■ Work instruction ■
Report each line from the listing that the string "cybersecurity" appears in.
======== Available records
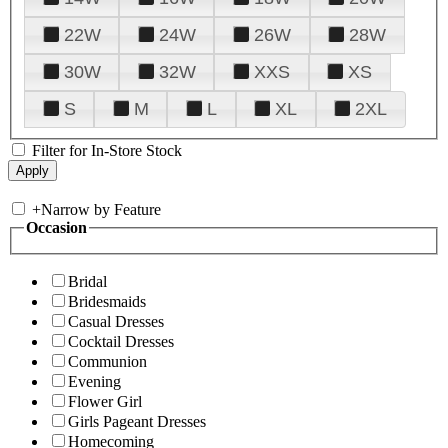
22W
24W
26W
28W
30W
32W
XXS
XS
S
M
L
XL
2XL
Filter for In-Store Stock
+
Narrow by Feature
Occasion
Bridal
Bridesmaids
Casual Dresses
Cocktail Dresses
Communion
Evening
Flower Girl
Girls Pageant Dresses
Homecoming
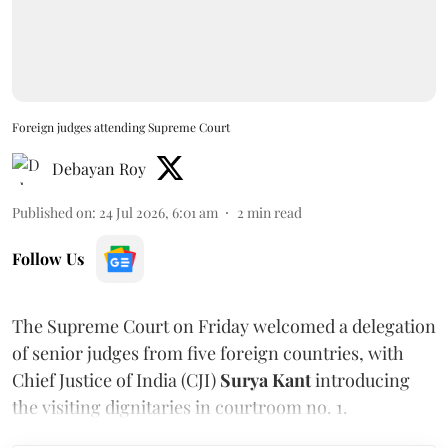
Foreign judges attending Supreme Court
Debayan Roy
Published on
:
24 Jul 2026, 6:01 am
2
min read
Follow Us
The Supreme Court on Friday welcomed a delegation
of senior judges from five foreign countries, with
Chief Justice of India (CJI)
Surya Kant
introducing
the visiting dignitaries in courtroom no. 1.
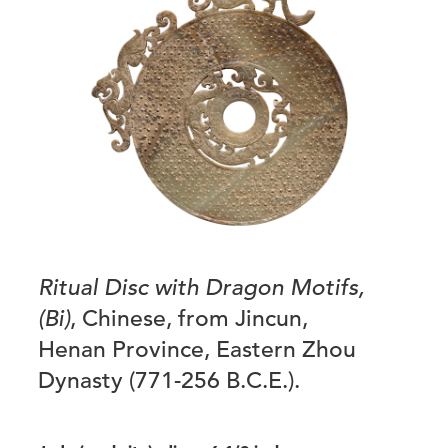
Ritual Disc with Dragon Motifs,
(Bi)
, Chinese, from Jincun,
Henan Province, Eastern Zhou
Dynasty (771-256 B.C.E.).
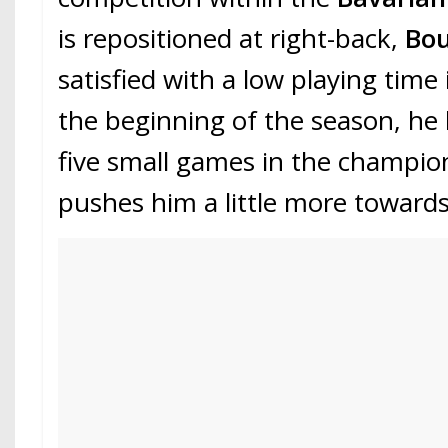
is repositioned at right-back,
Bo
satisfied with a low playing time
the beginning of the season, he 
five small games in the champio
pushes him a little more towards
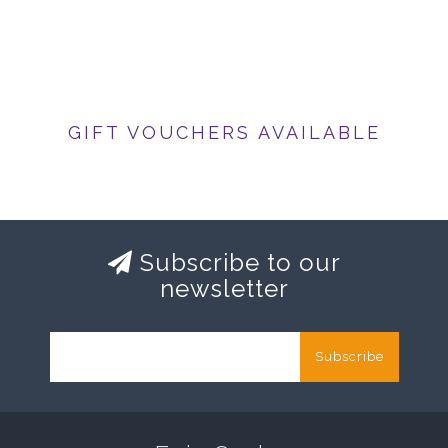
GIFT VOUCHERS AVAILABLE
Subscribe to our
newsletter
Subscribe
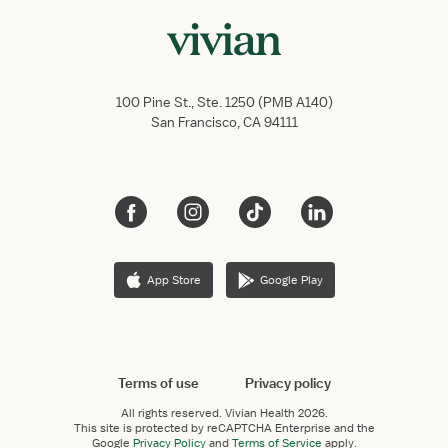
100 Pine St., Ste. 1250 (PMB A140)
San Francisco, CA 94111
App Store
Google Play
Terms of use
Privacy policy
All rights reserved.
Vivian Health
2026.
This site is protected by reCAPTCHA Enterprise and the
Google
Privacy Policy
and
Terms of Service
apply.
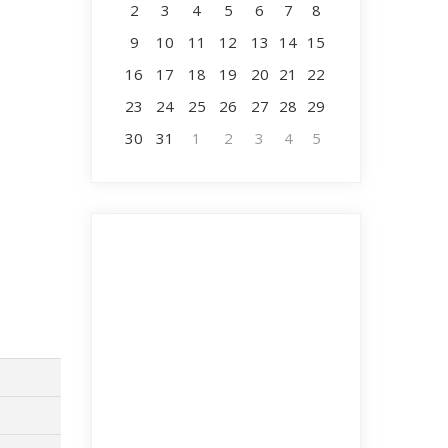
2
3
4
5
6
7
8
9
10
11
12
13
14
15
16
17
18
19
20
21
22
23
24
25
26
27
28
29
30
31
1
2
3
4
5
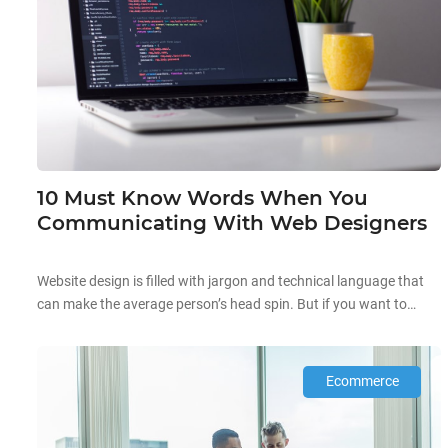
10 Must Know Words When You
Communicating With Web Designers
Website design is filled with jargon and technical language that
can make the average person’s head spin. But if you want to
work with a web development company, you must know these
terms to avoid any misunderstanding. Regardless of whether or
not they are trustworthy and competent, it is not a good idea to
Ecommerce
let […]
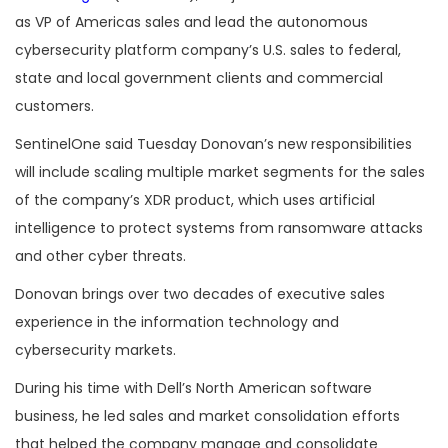
as VP of Americas sales and lead the autonomous
cybersecurity platform company’s U.S. sales to federal,
state and local government clients and commercial
customers.
SentinelOne said Tuesday Donovan’s new responsibilities
will include scaling multiple market segments for the sales
of the company’s XDR product, which uses artificial
intelligence to protect systems from ransomware attacks
and other cyber threats.
Donovan brings over two decades of executive sales
experience in the information technology and
cybersecurity markets.
During his time with Dell’s North American software
business, he led sales and market consolidation efforts
that helped the company manage and consolidate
================
■ Result for this exercise ■
cybersecurity platform company’s U.S. sales to federal,
cybersecurity markets.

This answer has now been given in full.